The VA says it housed 667 veterans in the L.A. area between Oct. 1 and the end of December. At least 542 of them are from Los Angeles County (the others are from Southern and Central California counties). Of the L.A. contingent, 221 made it into permanent supportive housing. An additional 321 are in what the VA calls transitional or temporary housing, or the mental health residential rehabilitation facility on the grounds of the West L.A. VA campus.

Most of the people who lived in the sidewalk encampment are now in tents on the sanctioned campsite on the VA grounds (where they have food, toilets and services). Some are living in the new tiny houses that have been installed on the campus or in VA-subsidized motels temporarily.
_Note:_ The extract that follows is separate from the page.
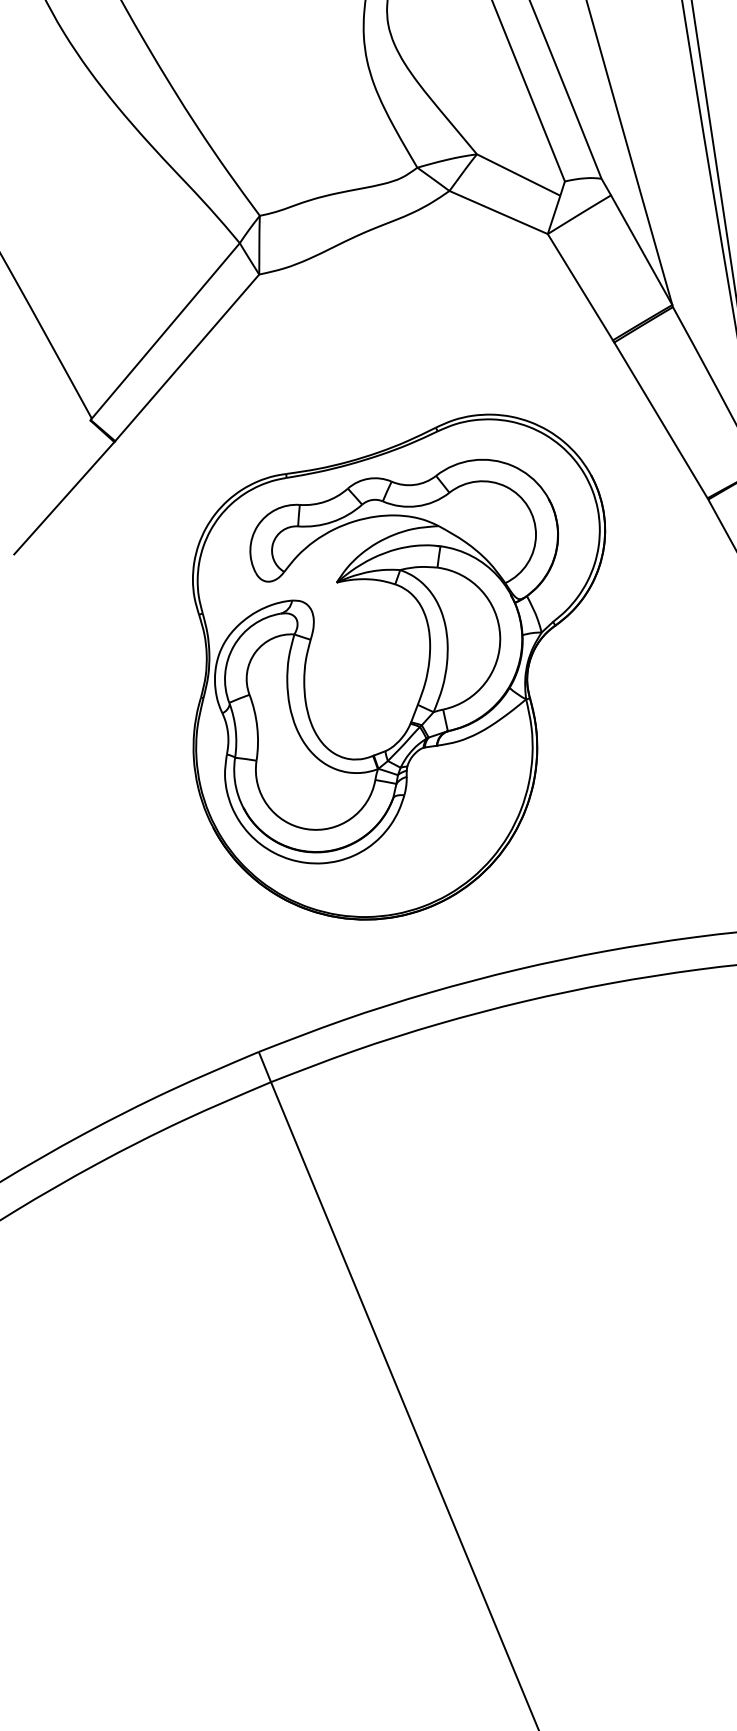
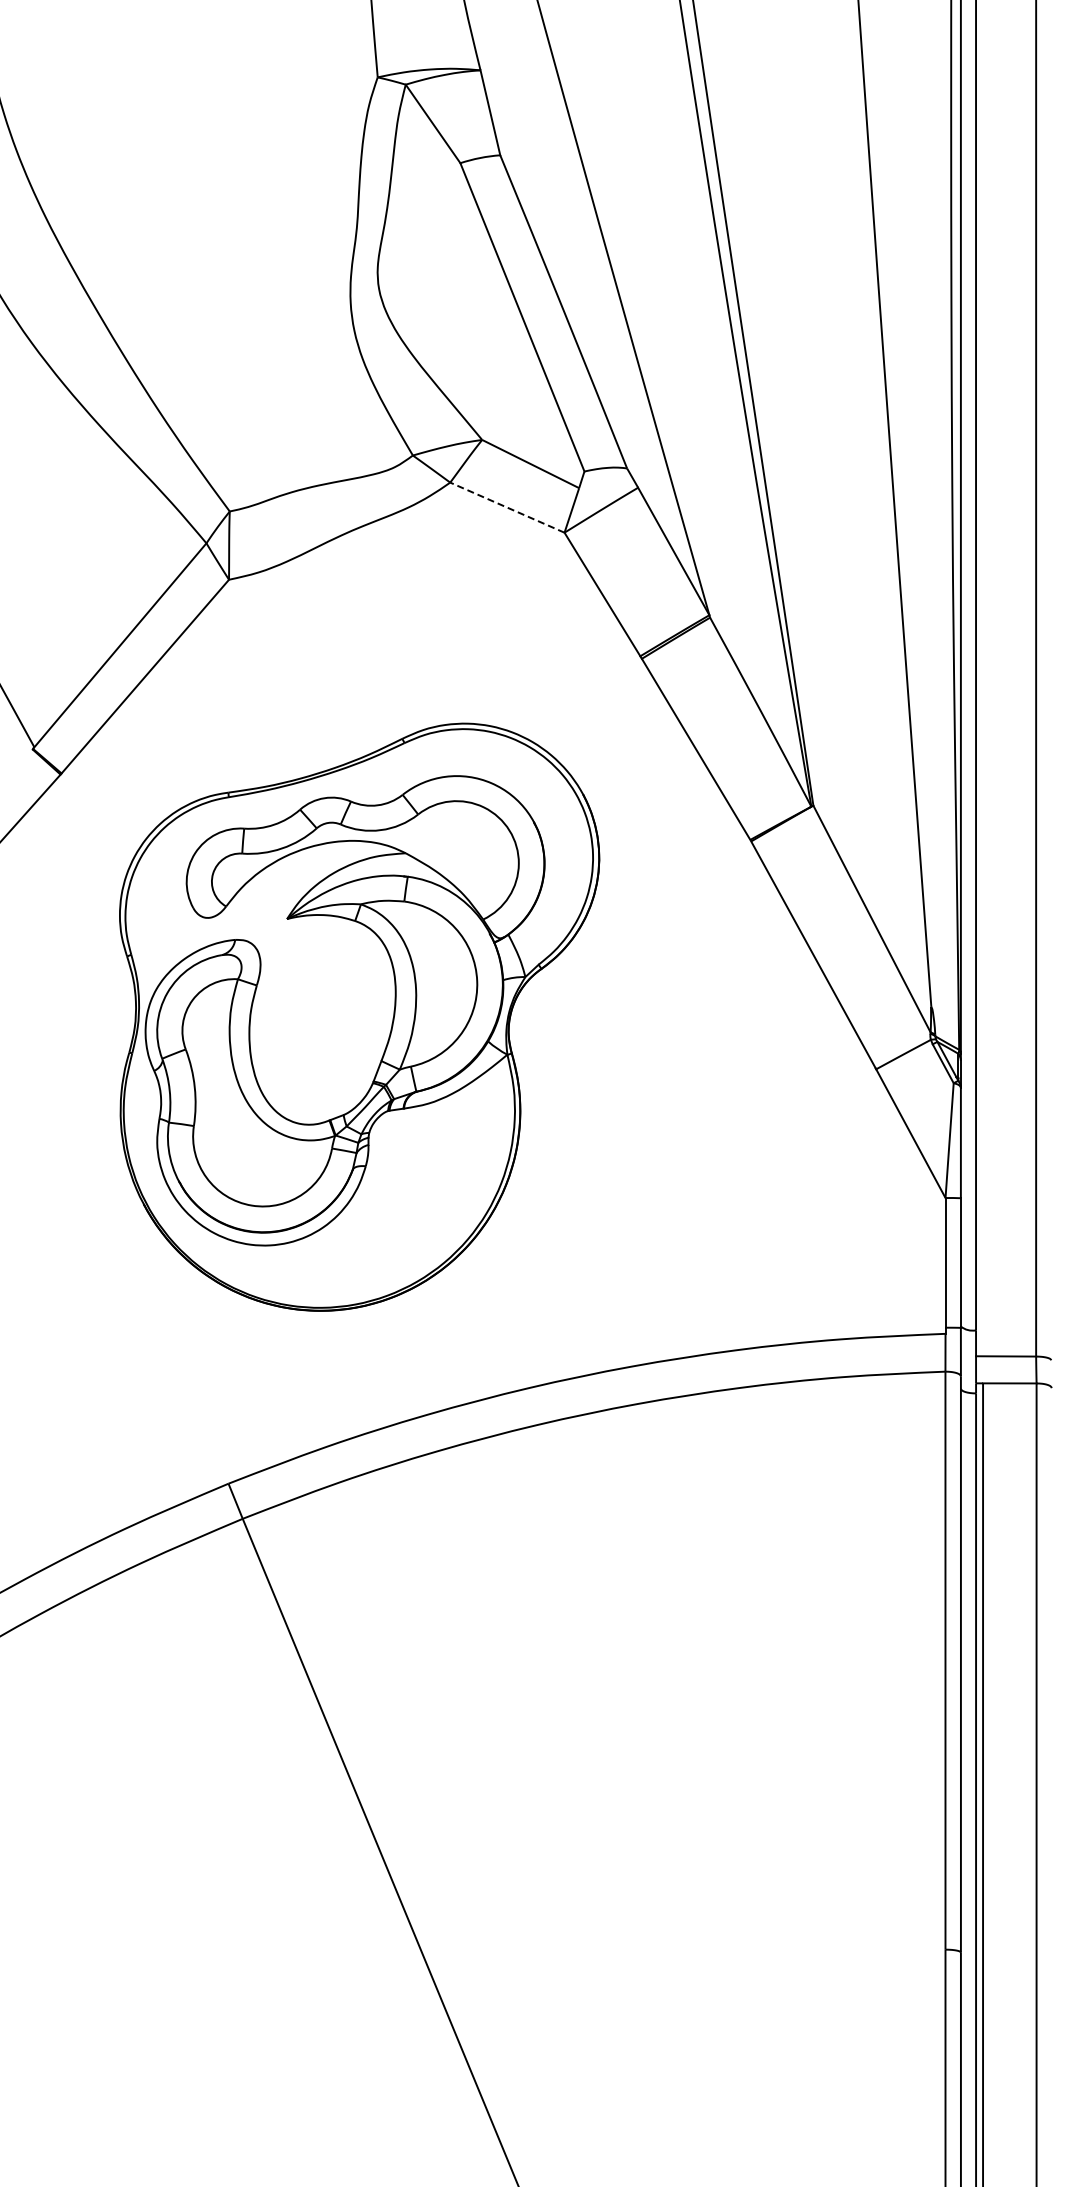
line: (497, 212) -> (506, 507), solid -> dashed
part: (398, 666) -> (359, 1016), moved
Getting nearly 700 people off the streets and inside is impressive — and the agency did it in two months. That’s particularly significant for the VA, a big, lumbering bureaucracy that for years was slow to act on housing homeless veterans in Los Angeles.

As of the last homeless count in L.A. County in 2020, there were 3,900 homeless veterans — although VA officials said last fall that they had housed 1,283 veterans from Oct. 1, 2020, to Sept. 30, 2021. Nonetheless, Los Angeles County is still considered to have the largest concentration of homeless veterans in the nation.

The only way to fix that problem is to get people into permanent housing. A homeless person in temporary housing is still a homeless person.

The VA has vast resources — specially earmarked vouchers for rent for poor and homeless veterans, and the funding for personnel to shepherd homeless people through the paperwork. But it needs more housing navigators and outreach workers.

It can be difficult for veterans, even with vouchers, to find affordable apartments. Some landlords are reluctant to rent to homeless people (although housing navigators and service providers work with landlords to accommodate their concerns). But there are several hundred available units in apartment buildings across the county that are reserved for veterans who qualify for federally funded housing vouchers.

For the most part, veterans don’t know those empty apartments exist. But there are also instances in which veterans turn them down — they don’t like the location or want a one-bedroom instead of a studio. The Los Angeles Homeless Services Authority is planning to put on housing fairs and take veterans on tours of available of units. Housing homeless people — veterans or otherwise — is challenging when they have lived in one place of their choosing under their own rules, even when it’s outside.

Service providers must, as a Rand study of homeless veterans counsels, pay attention to what veterans want out of a neighborhood or a specific apartment. When homeless people don’t like where they are living, they leave. On the other hand, when they are stably housed, their mental health and quality of life improves, as all social service and housing providers will tell you.

The VA needs to focus on getting veterans it has housed temporarily, and those it has not, into permanent housing. That also includes stepping up the pace of building a planned community of 1,200 units of permanent housing on the VA campus. Transitional housing may get people off the street, but they are still homeless — until they have a permanent home.